#### EXERCISE:
Please transcribe every entry below exactly, without including the pictures.

#### RECORDS PROVIDED:
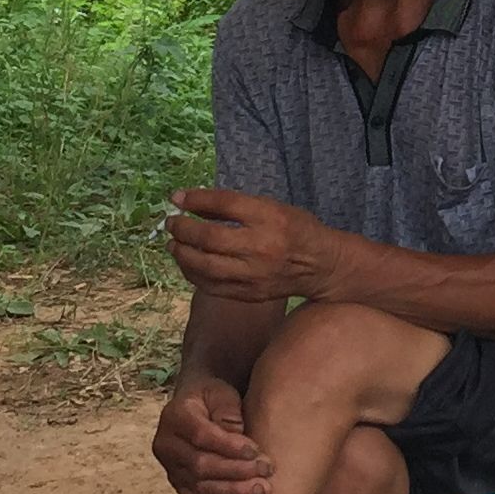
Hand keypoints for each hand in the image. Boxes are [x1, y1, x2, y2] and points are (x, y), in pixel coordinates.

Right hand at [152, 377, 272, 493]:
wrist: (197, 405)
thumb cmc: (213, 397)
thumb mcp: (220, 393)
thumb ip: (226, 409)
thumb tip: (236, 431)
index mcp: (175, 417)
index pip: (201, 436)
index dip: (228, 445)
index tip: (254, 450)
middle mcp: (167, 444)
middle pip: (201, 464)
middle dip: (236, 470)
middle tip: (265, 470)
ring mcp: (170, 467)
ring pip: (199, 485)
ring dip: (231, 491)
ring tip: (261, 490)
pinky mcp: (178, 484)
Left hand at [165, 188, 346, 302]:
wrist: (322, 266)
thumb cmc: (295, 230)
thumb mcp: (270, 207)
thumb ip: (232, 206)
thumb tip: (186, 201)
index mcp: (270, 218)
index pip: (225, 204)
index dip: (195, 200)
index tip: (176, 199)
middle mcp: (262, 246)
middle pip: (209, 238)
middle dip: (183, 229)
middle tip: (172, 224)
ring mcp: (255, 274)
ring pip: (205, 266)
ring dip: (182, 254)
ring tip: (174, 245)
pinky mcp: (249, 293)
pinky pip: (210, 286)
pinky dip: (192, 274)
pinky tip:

#### RESPONSE TO THIS TASK:
Hand keypoints for each hand in the image. Boxes are [x1, y1, x2, y2] and points are (x, y), in pixel coordinates.

Right hand at [152, 377, 272, 493]:
wrist: (197, 405)
thumb cmc: (213, 397)
thumb mcp: (220, 393)
thumb ip: (226, 409)
thumb tip: (236, 431)
index mcp: (175, 417)
index pip: (201, 436)
index dip: (228, 445)
index tip: (254, 450)
middle mcp: (167, 444)
middle pip: (201, 464)
middle dip: (236, 470)
middle tip: (265, 470)
ring mcp: (170, 467)
ring pip: (199, 485)
ring dip: (231, 491)
ring tip: (261, 490)
pinky mcp: (178, 484)
Left hand at [165, 188, 346, 302]:
wrist: (322, 266)
thumb cmc: (295, 230)
thumb mcp: (270, 207)
thumb ip: (232, 206)
thumb tip: (186, 201)
index mcp: (270, 218)
index pip: (225, 204)
index dip: (195, 200)
index tip: (176, 199)
middle mcp: (262, 246)
middle pip: (209, 238)
middle dip: (183, 229)
middle tip: (172, 224)
ring mcp: (255, 274)
ring pip: (205, 266)
ring dip: (182, 254)
ring tip: (174, 245)
pinky mcp: (249, 293)
pinky pip: (210, 286)
pinky dip: (192, 274)
pinky tip:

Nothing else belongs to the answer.